When you don’t have access to insurance coverage to address your hearing loss, look into the following programs:

  • AARP Hearing Care Program: This interest group, formerly for retired people, offers a hearing care program provided by HearUSA. AARP members have access to a 20% discount on digital hearing aids, extended warranty, free batteries, and follow-up care. The program is available at participating hearing centers only. AARP membership plans start at $12 per year.
  • AFGE: The American Federation of Government Employees, a labor union, offers a free hearing care program to its members. Benefits include a free hearing exam and up to 40% savings at your local hearing provider.
  • Help America Hear: Provides financial assistance to people with auditory impairments.
  • HLAA: A membership with the Hearing Loss Association of America will give you access to discounted hearing aids through iDEAL and Start Hearing. Annual membership plans start at $45 for individuals.
  • LifeMart: This employee discount program, provided by employers in collaboration with LifeCare, can give you significant savings on hearing care and hearing aids. Check with your employer whether your company offers access to LifeMart.

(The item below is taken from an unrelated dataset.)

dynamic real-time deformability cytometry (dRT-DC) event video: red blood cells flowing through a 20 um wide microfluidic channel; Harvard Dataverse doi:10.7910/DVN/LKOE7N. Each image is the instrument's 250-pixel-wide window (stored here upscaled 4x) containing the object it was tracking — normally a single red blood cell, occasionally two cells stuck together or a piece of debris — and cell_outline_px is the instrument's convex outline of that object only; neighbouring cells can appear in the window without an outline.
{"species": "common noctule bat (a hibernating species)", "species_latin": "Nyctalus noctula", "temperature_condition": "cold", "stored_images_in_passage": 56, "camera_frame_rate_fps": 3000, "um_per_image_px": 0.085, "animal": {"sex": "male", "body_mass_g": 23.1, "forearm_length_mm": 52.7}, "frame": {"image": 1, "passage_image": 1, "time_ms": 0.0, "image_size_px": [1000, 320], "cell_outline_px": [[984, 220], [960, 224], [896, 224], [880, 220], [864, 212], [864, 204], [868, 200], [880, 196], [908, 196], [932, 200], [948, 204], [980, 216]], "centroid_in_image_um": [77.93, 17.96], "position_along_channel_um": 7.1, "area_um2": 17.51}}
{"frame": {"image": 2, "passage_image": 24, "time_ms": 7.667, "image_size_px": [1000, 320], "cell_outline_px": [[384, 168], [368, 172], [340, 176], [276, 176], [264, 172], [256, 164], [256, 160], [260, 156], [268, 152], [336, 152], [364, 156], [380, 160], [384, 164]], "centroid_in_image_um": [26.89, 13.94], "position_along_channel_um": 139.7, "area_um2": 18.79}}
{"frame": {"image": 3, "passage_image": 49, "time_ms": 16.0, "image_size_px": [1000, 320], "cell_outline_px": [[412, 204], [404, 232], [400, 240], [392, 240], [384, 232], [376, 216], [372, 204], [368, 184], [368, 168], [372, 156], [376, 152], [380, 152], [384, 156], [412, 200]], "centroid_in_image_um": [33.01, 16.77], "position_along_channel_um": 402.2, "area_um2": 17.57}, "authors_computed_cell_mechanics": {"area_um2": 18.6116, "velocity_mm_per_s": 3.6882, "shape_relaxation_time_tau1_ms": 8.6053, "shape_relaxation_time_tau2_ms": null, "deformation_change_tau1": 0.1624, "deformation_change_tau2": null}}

  • Miracle-Ear Foundation: Offers free hearing aids and support services to eligible low-income individuals and families.
  • National Hearing Aid Project: Created by Hearing Charities of America (HCOA), this program provides hearing aids to low-income indivudals.
  • Travelers Protective Association: The TPA Hearing Trust provides financial aid to eligible US citizens who suffer deafness or hearing impairment.
  • Vocational Rehabilitation: State-run programs that offer support to people who need a hearing device to do their job or find employment. This may include the purchase of hearing aids or other communication devices.

Another good resource for financial assistance (in a PDF file) is offered by the Hearing Industries Association. If you’re still left with the bill, remember that you can offset a portion of the cost for hearing aids from your taxes.